Ce sont les gens dits indéfendables qui ont besoin d'être défendus. D'ailleurs, les meilleurs d'entre nous ne s'y trompent pas ! Moro Giafferi a défendu la bande à Bonnot et Landru ; Floriot, le docteur Petiot ; Badinter, Patrick Henri. C'est aussi une tradition française de défendre un ennemi politique. Maître Albert Naud, résistant, a défendu Pierre Laval. Chaveau-Lagarde, royaliste, a défendu Danton sous la Révolution. Il ne renonçait pas à ses opinions pour autant puisqu'il a ensuite défendu Marie-Antoinette. Avec une passion telle qu'on l'a arrêté à la fin de sa plaidoirie ! J'ai défendu Barbie d'autant plus sereinement que je savais que les trente-neuf confrères que j'avais contre moi, plus le procureur, ne pouvaient me donner de leçons. Parce qu'à l'âge de 17 ans, j'ai rejoint les Forces Françaises Libres. Ce passage m'a donné une très grande assurance.

Il n'y a donc personne que vous ne défendriez pas ?
On m'a demandé un jour : «Vous défendriez Hitler?». J'ai répondu : «Je suis même prêt à défendre Bush !».



Le long-métrage documentaire que Barbet Schroeder vous a consacré en 2007, «L'avocat de la terreur», est tout sauf une hagiographie.
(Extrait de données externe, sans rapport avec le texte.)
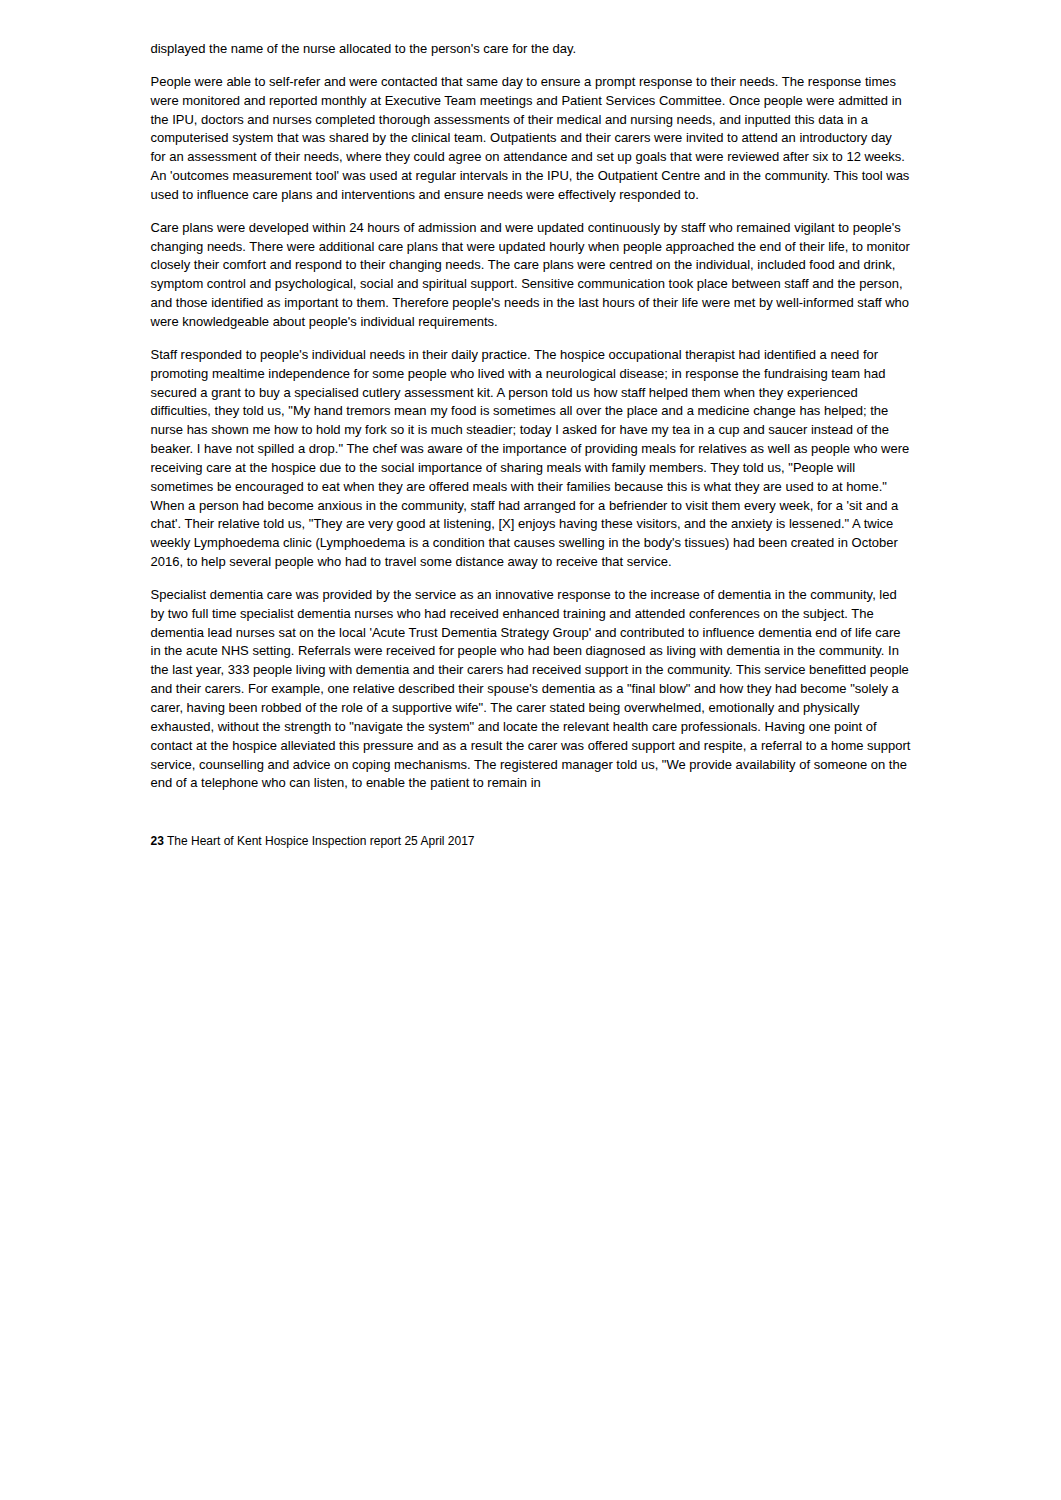displayed the name of the nurse allocated to the person's care for the day.
People were able to self-refer and were contacted that same day to ensure a prompt response to their needs. The response times were monitored and reported monthly at Executive Team meetings and Patient Services Committee. Once people were admitted in the IPU, doctors and nurses completed thorough assessments of their medical and nursing needs, and inputted this data in a computerised system that was shared by the clinical team. Outpatients and their carers were invited to attend an introductory day for an assessment of their needs, where they could agree on attendance and set up goals that were reviewed after six to 12 weeks. An 'outcomes measurement tool' was used at regular intervals in the IPU, the Outpatient Centre and in the community. This tool was used to influence care plans and interventions and ensure needs were effectively responded to.
Care plans were developed within 24 hours of admission and were updated continuously by staff who remained vigilant to people's changing needs. There were additional care plans that were updated hourly when people approached the end of their life, to monitor closely their comfort and respond to their changing needs. The care plans were centred on the individual, included food and drink, symptom control and psychological, social and spiritual support. Sensitive communication took place between staff and the person, and those identified as important to them. Therefore people's needs in the last hours of their life were met by well-informed staff who were knowledgeable about people's individual requirements.
Staff responded to people's individual needs in their daily practice. The hospice occupational therapist had identified a need for promoting mealtime independence for some people who lived with a neurological disease; in response the fundraising team had secured a grant to buy a specialised cutlery assessment kit. A person told us how staff helped them when they experienced difficulties, they told us, "My hand tremors mean my food is sometimes all over the place and a medicine change has helped; the nurse has shown me how to hold my fork so it is much steadier; today I asked for have my tea in a cup and saucer instead of the beaker. I have not spilled a drop." The chef was aware of the importance of providing meals for relatives as well as people who were receiving care at the hospice due to the social importance of sharing meals with family members. They told us, "People will sometimes be encouraged to eat when they are offered meals with their families because this is what they are used to at home." When a person had become anxious in the community, staff had arranged for a befriender to visit them every week, for a 'sit and a chat'. Their relative told us, "They are very good at listening, [X] enjoys having these visitors, and the anxiety is lessened." A twice weekly Lymphoedema clinic (Lymphoedema is a condition that causes swelling in the body's tissues) had been created in October 2016, to help several people who had to travel some distance away to receive that service.
Specialist dementia care was provided by the service as an innovative response to the increase of dementia in the community, led by two full time specialist dementia nurses who had received enhanced training and attended conferences on the subject. The dementia lead nurses sat on the local 'Acute Trust Dementia Strategy Group' and contributed to influence dementia end of life care in the acute NHS setting. Referrals were received for people who had been diagnosed as living with dementia in the community. In the last year, 333 people living with dementia and their carers had received support in the community. This service benefitted people and their carers. For example, one relative described their spouse's dementia as a "final blow" and how they had become "solely a carer, having been robbed of the role of a supportive wife". The carer stated being overwhelmed, emotionally and physically exhausted, without the strength to "navigate the system" and locate the relevant health care professionals. Having one point of contact at the hospice alleviated this pressure and as a result the carer was offered support and respite, a referral to a home support service, counselling and advice on coping mechanisms. The registered manager told us, "We provide availability of someone on the end of a telephone who can listen, to enable the patient to remain in
23 The Heart of Kent Hospice Inspection report 25 April 2017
Qu'en pensez-vous ?
J'ai un sentiment très ambigu. M. Barbet Schroeder vient me voir et dit : «Je voudrais faire un film sur vous, mais en restant seul maître des témoins, des documents et du montage». Quand quelqu'un vous fait une telle proposition, il a envie de vous faire un enfant dans le dos, c'est une évidence ! Mais, contrairement à l'avis de mes amis qui disaient que j'étais fou, j'ai accepté en pensant : il veut me piéger ? C'est moi qui le piégerai. Parce qu'on me verra dans le film et que ce sera l'occasion de montrer que je n'ai pas deux cornes sur le front et une longue queue fourchue ! Je crois que j'ai eu raison, d'après la réaction des gens qui ont vu le film. Ce qui est important, ce sont les deux tiers du film où j'apparais, non pas à cause de ma présence, mais de par le pan d'histoire raconté. Ce sont les guerres coloniales, avec un cortège de terrorisme d'un côté et de tortures de l'autre. Et tout ça vu au prisme des procès. De plus, c'est en découvrant ce film que M. Franck m'a proposé de faire une pièce de théâtre. Donc, là-dessus, je pense avoir effectivement piégé M.Barbet Schroeder.

Vous déjà publié de nombreux ouvrages. Avez-vous d'autres projets d'écriture ?
Avant, je lisais des pièces mais n'allais que rarement au théâtre. Depuis la proposition de M. Franck, j'y ai tellement pris goût que j'ai écrit une pièce, qu'il a acceptée. Elle sera montée sans doute l'an prochain au Théâtre de la Madeleine. Mais je ne vous dirai pas de quoi elle parle, parce que j'attends que ce soit lui qui l'annonce.